Sunday, June 04, 2006

Rushing Towards a Constitutional Crisis

05.30.2006
Rushing Towards a Constitutional Crisis
By Gary Hart and Joyce Appleby
HuffingtonPost.com

We are in the midst of a political crisis that goes right to the heart of our constitutional government. Yet, without a depression or civil war on the horizon, we have been slow to respond to this threat to the future of our democracy

The Founding Fathers made interpreting the Constitution easy.

Gouverneur Morris, the delegate tasked with polishing its prose, preferred clear expression. Where the framers wished to be specific, he made the document transparent. Where they preferred to be vague, he produced felicitous phrases like the famous "necessary and proper clause." Where they utterly failed to anticipate a development like the emergence of political parties, there was an amendment process that could separate the elections of president and vice president, as did the 12th.

▶ **Provided material**:
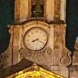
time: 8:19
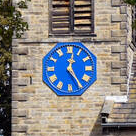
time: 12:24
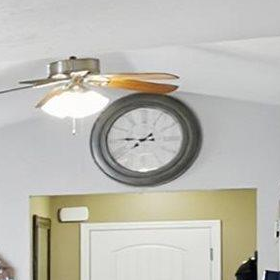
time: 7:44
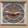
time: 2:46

==

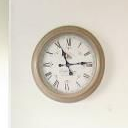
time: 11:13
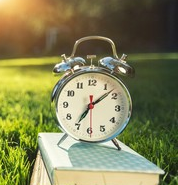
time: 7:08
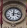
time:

▶ **Exercise directions**:
Please name the delegate who, according to the article on the constitutional crisis, was tasked with polishing the Constitution's prose. The records have no role here.

▶ **Solution below**:
Gouverneur Morris